◆ What to do: Pictures don't belong in the copy; print all the records exactly.

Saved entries

%%

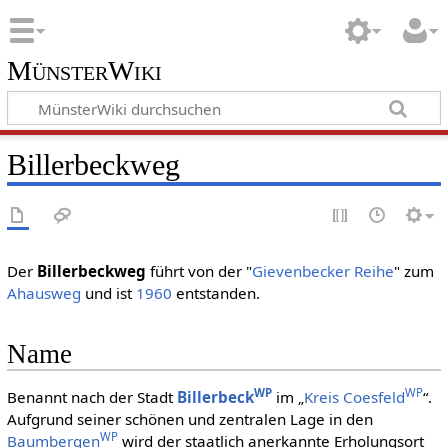
MünsterWiki
Billerbeckweg
Der
Billerbeckweg
führt von der "
Gievenbecker Reihe
" zum
Ahausweg
und ist
1960
entstanden.
Name
WP
WP
Benannt nach der Stadt
Billerbeck
im „
Kreis Coesfeld
“.
Aufgrund seiner schönen und zentralen Lage in den
WP
Baumbergen
wird der staatlich anerkannte Erholungsort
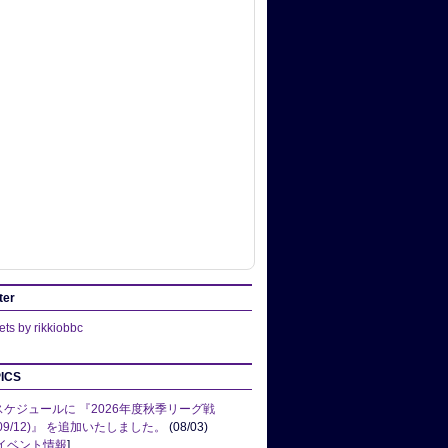
ter
ts by rikkiobbc
ICS
スケジュールに 『2026年度秋季リーグ戦
(09/12)』 を追加いたしました。
(08/03)
イベント情報
]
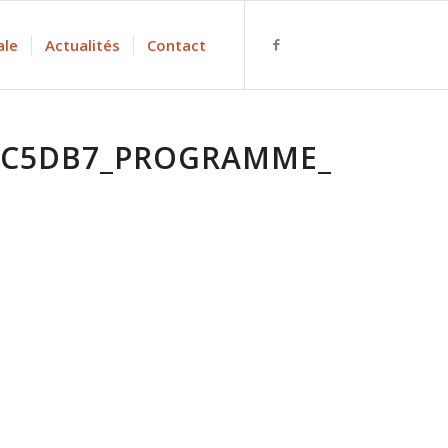
ale
Actualités
Contact
5C5DB7_PROGRAMME_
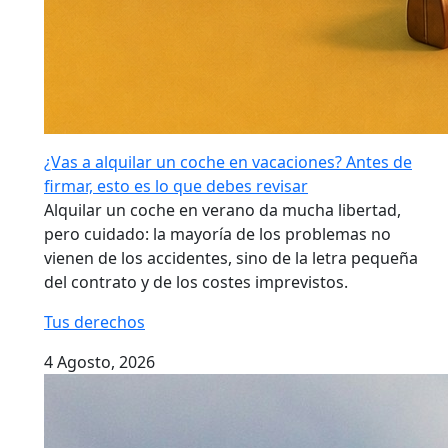
¿Vas a alquilar un coche en vacaciones? Antes de
firmar, esto es lo que debes revisar
Alquilar un coche en verano da mucha libertad,
pero cuidado: la mayoría de los problemas no
vienen de los accidentes, sino de la letra pequeña
del contrato y de los costes imprevistos.
Tus derechos
4 Agosto, 2026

%%

◆ Response to this exercise:
MünsterWiki
Billerbeckweg
Der
Billerbeckweg
führt von der "
Gievenbecker Reihe
" zum
Ahausweg
und ist
1960
entstanden.
Name
WP
WP
Benannt nach der Stadt
Billerbeck
im „
Kreis Coesfeld
“.
Aufgrund seiner schönen und zentralen Lage in den
WP
Baumbergen
wird der staatlich anerkannte Erholungsort
ter
ts by rikkiobbc
ICS
スケジュールに 『2026年度秋季リーグ戦
(09/12)』 を追加いたしました。
(08/03)
イベント情報
]
ale
Actualités
Contact
5C5DB7_PROGRAMME_
¿Vas a alquilar un coche en vacaciones? Antes de
firmar, esto es lo que debes revisar
Alquilar un coche en verano da mucha libertad,
pero cuidado: la mayoría de los problemas no
vienen de los accidentes, sino de la letra pequeña
del contrato y de los costes imprevistos.
Tus derechos
4 Agosto, 2026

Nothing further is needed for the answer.